● **Study text**:
□ □ □
15. The group accounts will be held by the BOS and will be identified to the COG group. The COG Treasurer shall be responsible for the overseeing of the financial transactions of the group and be able to present at every Annual General Meeting of the Group, or at any other time required (on reasonable notice) by the Committee, an accurate report and statement concerning the finances of the Group for the preceding year, or for the current year as the case may be, and shall present such a report and statement accordingly. The Group will be able to generate income on an annual basis. Any sum accumulated at the end of the financial year in excess of the Group’s financial requirements in the forthcoming year will be transferred to the Society’s funds, except with the explicit agreement of the BOS treasurer and Finance and Membership Committee.

General Meetings

16. An Annual General Meeting of the Group shall be held every year and there shall be not more than fifteen months between one Annual General Meeting and the next.

17. A General Meeting of the Group may be summoned at any time by the Committee, and shall be so summoned immediately upon any twenty members delivering to the Committee a written request on their behalf. There shall be at least one General Meeting of the Group annually.

18. At any General Meeting of the Group every member of the Group shall be entitled to be present. Every question unless otherwise expressly provided by these rules shall be decided by a majority of votes of ordinary members present in person. Every ordinary member shall have one vote, and in case of equality of votes, the Chairman shall have a second or casting vote. The quorum at the General Meeting shall be 20 members present in person. Associate members shall have no vote at any meeting of the Group and will not have a postal vote in any election.

Guests

19. Guests may attend any meeting of the Group at the invitation of the Committee.

Byelaws

20. The Committee may from time to time make, vary and revoke bye-laws (not inconsistent with these rules) for the regulation of the internal affairs of the Group and the byelaws for the time being in force shall be binding on all members.

Conduct of Members

21. The Committee may recommend to the Board of Trustees, under article 17 of the BOS Articles of Association, the suspension from the BOS membership of any member whose conduct is or has been, in the opinion of the Committee, contrary to the interests of the Group or injurious to it's reputation and that of the BOS.
□ □ □
● **Exercise instructions**:
A – Retype the portion of the group rules starting at "15. The group" and ending at "and Membership Committee.".
B – Extend the group rules with new text that begins after their final sentence.
The data that follows has no connection to the group rules.
□ □ □
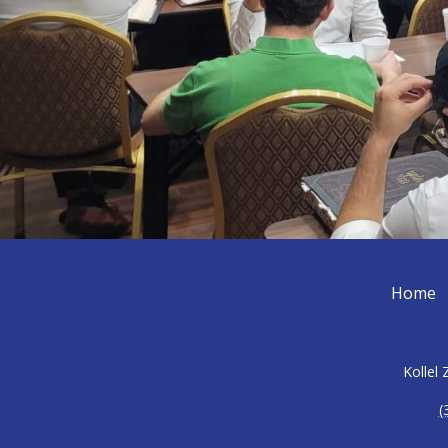
Home
Kollel
(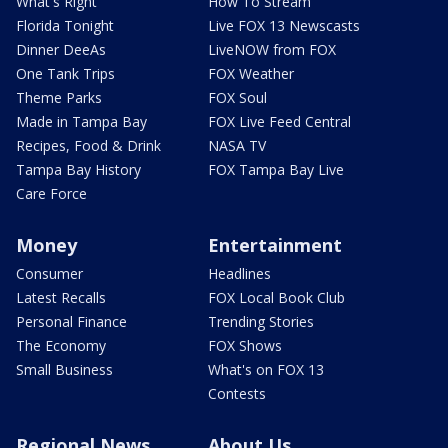
What's Right
How To Stream
Florida Tonight
Live FOX 13 Newscasts
Dinner DeeAs
LiveNOW from FOX
One Tank Trips
FOX Weather
Theme Parks
FOX Soul
Made in Tampa Bay
FOX Live Feed Central
Recipes, Food & Drink
NASA TV
Tampa Bay History
FOX Tampa Bay Live
Care Force
Money
Entertainment
Consumer
Headlines
Latest Recalls
FOX Local Book Club
Personal Finance
Trending Stories
The Economy
FOX Shows
Small Business
What's on FOX 13
Contests
Regional News
About Us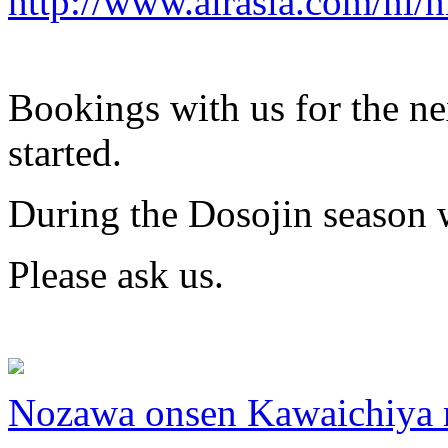
http://www.airasia.com/nl/
Bookings with us for the ne
started.
During the Dosojin season w
Please ask us.
Nozawa onsen Kawaichiya 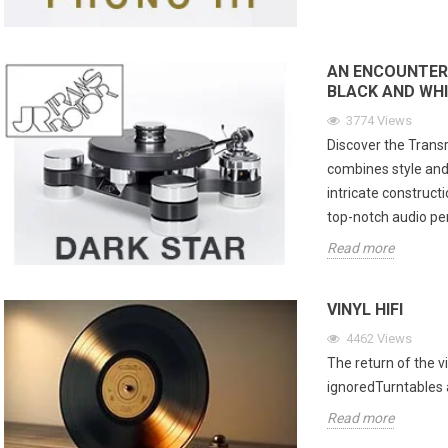
AN ENCOUNTER
BLACK AND WHI
3774
Views
Discover the Transr
combines style and
intricate constructi
top-notch audio p
Read more
VINYL HIFI
4462
Views
The return of the vi
ignoredTurntables a
Read more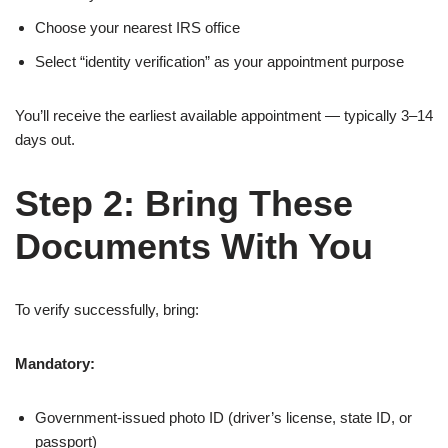
Choose your nearest IRS office
Select “identity verification” as your appointment purpose
You’ll receive the earliest available appointment — typically 3–14
days out.
Step 2: Bring These
Documents With You
To verify successfully, bring:
Mandatory:
Government-issued photo ID (driver’s license, state ID, or
passport)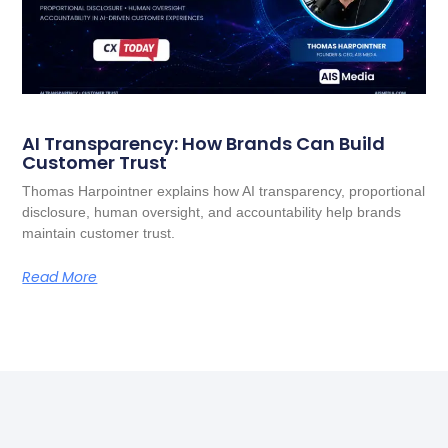
AI Transparency: How Brands Can Build
Customer Trust
Thomas Harpointner explains how AI transparency, proportional
disclosure, human oversight, and accountability help brands
maintain customer trust.
Read More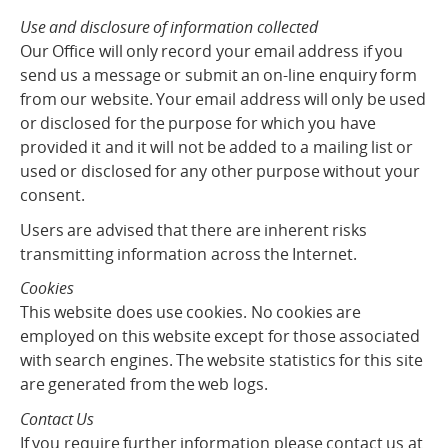
Use and disclosure of information collected
Our Office will only record your email address if you
send us a message or submit an on-line enquiry form
from our website. Your email address will only be used
or disclosed for the purpose for which you have
provided it and it will not be added to a mailing list or
used or disclosed for any other purpose without your
consent.
Users are advised that there are inherent risks
transmitting information across the Internet.
Cookies
This website does use cookies. No cookies are
employed on this website except for those associated
with search engines. The website statistics for this site
are generated from the web logs.
Contact Us
If you require further information please contact us at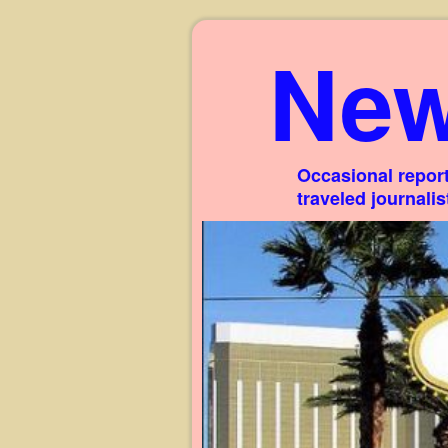
New
Occasional report
traveled journali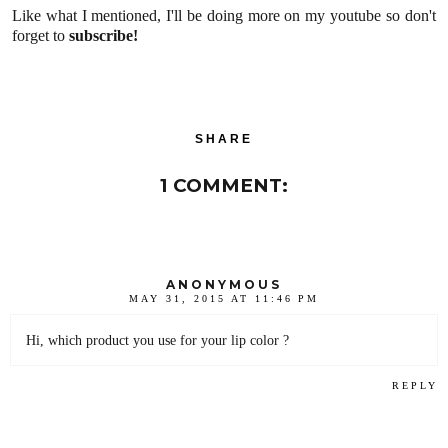
Like what I mentioned, I'll be doing more on my youtube so don't
forget to
subscribe!
SHARE
1 COMMENT:
ANONYMOUS
MAY 31, 2015 AT 11:46 PM
Hi, which product you use for your lip color ?
REPLY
□ □ □
● **Responses by item number**:
A –
15. The group accounts will be held by the BOS and will be identified to the COG group. The COG Treasurer shall be responsible for the overseeing of the financial transactions of the group and be able to present at every Annual General Meeting of the Group, or at any other time required (on reasonable notice) by the Committee, an accurate report and statement concerning the finances of the Group for the preceding year, or for the current year as the case may be, and shall present such a report and statement accordingly. The Group will be able to generate income on an annual basis. Any sum accumulated at the end of the financial year in excess of the Group’s financial requirements in the forthcoming year will be transferred to the Society’s funds, except with the explicit agreement of the BOS treasurer and Finance and Membership Committee.

B –
Notices

22. Each member shall keep the Secretary informed at the address of the Secretary’s main hospital base of that member’s private address or of some other address at which communications may be sent to him. Notices intended for members generally shall be sent by the Secretary to all members, and if convening any Meeting for the purposes of Rule 17, Rule 18 or Rule 24 not less than fourteen days before the date appointed for such a Meeting, but any accidental omission to send such notices or the non-receipt of the same shall not invalidate any proceedings or resolution.

Alterations of Rules

23. No alterations to this constitution may be made except at the Annual General Meeting or a special General Meeting called for this purpose. No amendments or alterations shall be made without the prior written permission of the Charity Commission to clauses 2, 24, and this clause and no alterations shall be made which would cause the Group to cease to be a Charity in law. Alterations to the constitution shall receive the assent of two thirds of the members present and voting at an Annual General Meeting or Special Meeting.

Dissolution

24. The Group may be dissolved by a resolution presented in a Special General Meeting called for this purpose. The resolution must have the assent of two thirds of those present and voting. Such resolution may give instructions for the disposal of any assets remaining after satisfying any outstanding debts and liabilities. These assets shall not be distributed amongst the members of the Group but will be given or transferred to such other charitable institution or institutions having objects similar to the objects of the Group as the Committee may determine with the approval of the Charity Commissioners.

A copy of the notice convening any General Meeting under this rule shall be sent in accordance with Rule 22.